EXTRAIT DU TEXTE:
▼
Et enfin, enfin, nous quittons Gorno-Altay pour rejoindre au plus vite Byisk, et surtout Krys que nous venons de prévenir de notre arrivée... matinale. Car avec tout ça, il est déjà quatre heures du matin quand «gentil chauffeur» nous dépose devant l'hôtel de notre ami... Et le voilà! Sa silhouette familière se découpe sur le perron... alors soudain, tout va mieux. Çà y est ! Nous y sommes, nous y sommes à temps, nous avons réussi! Après toutes ces journées d'attente frustrée, de SMS stressés, de voyage affreusement motorisé, la course contre la montre, entamée il y a presque quinze jours dans les steppes mongoles, vient enfin de se terminer: oouufff...

 

 

1-2 août : retrouvailles et soleil (presque) noir

 

Bien entendu, il est hors de question d'aller se coucher : nous n'avions pas vu Krys depuis presque trois ans, et nous avons bien trop à nous raconter. Lui n'a pas changé d'un chouïa, avec son sourire grand comme ça, ses yeux bleus qui pétillent, et sa voix douce qui à elle toute seule rend le monde plus agréable...
Et les surprises ne sont pas finies: le voilà qui déballe tout un sac qui contenait les effets envoyés par les parents d'Olivier, et qu'il a convoyés jusqu'ici; comme avec Raph à Ushuaia, c'est Noël de nouveau!

Des outils, une nouvelle dynamo, des moyeux, des câbles, mais aussi... des friandises bien sûr! du chocolat! des bonbons! des biscuits fins! sans compter des lettres et CD de nos familles... Merci, Krys-le-facteur, tout ce vient de la maison a une valeur bien supérieure à sa valeur propre...
Tout en déballant ces nouveaux trésors, nous ne cessons de parler, de s'interrompre, de rire : nous ne le répéterons pas assez, l'amitié, de réelles conversations avec ceux que l'on aime et qui nous connaissent, sont autant d'éléments qui manquent douloureusement à notre voyage... Et que l'on retrouve alors avec bonheur!
Mais la présence de notre ami n'est pas le seul élément qui nous tient encore éveillés, malgré la nuit blanche dont nous sortons, nous sommes aussi excités par l'imminence de l'éclipse... avec une pointe d'anxiété: le ciel n'est pas au beau fixe, pourrons-nous admirer correctement le phénomène ?

En attendant l'heure fatidique, nous jouons les touristes dans la petite ville, qui ne vaut pas vraiment le détour malgré quelques jolis vieux bâtiments en bois peint, de style presque colonial. L'ensemble cependant dégage une vague impression de mise à l'abandon: la ville semble avoir décliné depuis la fin de l'ère soviétique...
▲
DONNÉES ENREGISTRÉES:
▼
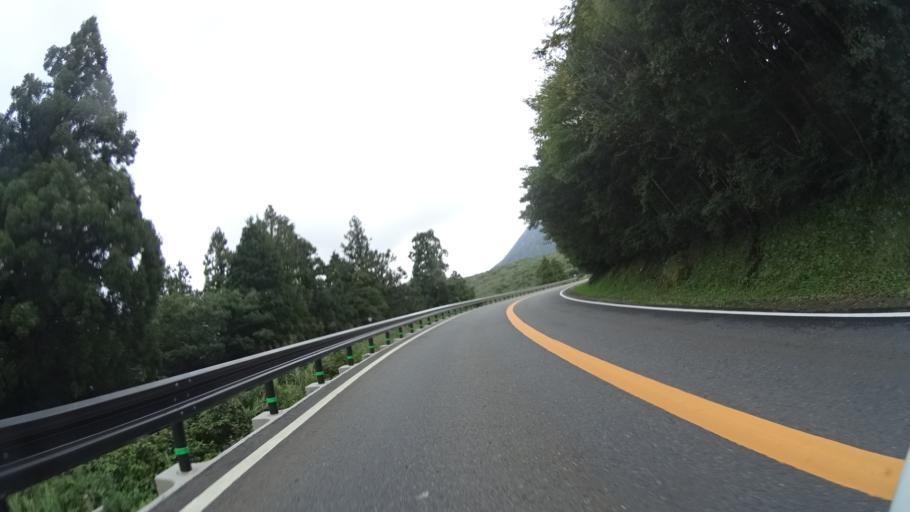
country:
▲
CONSIGNE: Transcrivez sans rien modifier le passage de l'extrait qui va de « Et les surprises » à « sa valeur propre... ».

RÉSULTAT:
Et les surprises ne sont pas finies: le voilà qui déballe tout un sac qui contenait les effets envoyés par les parents d'Olivier, et qu'il a convoyés jusqu'ici; comme avec Raph à Ushuaia, c'est Noël de nouveau!

Des outils, une nouvelle dynamo, des moyeux, des câbles, mais aussi... des friandises bien sûr! du chocolat! des bonbons! des biscuits fins! sans compter des lettres et CD de nos familles... Merci, Krys-le-facteur, tout ce vient de la maison a une valeur bien supérieure à sa valeur propre...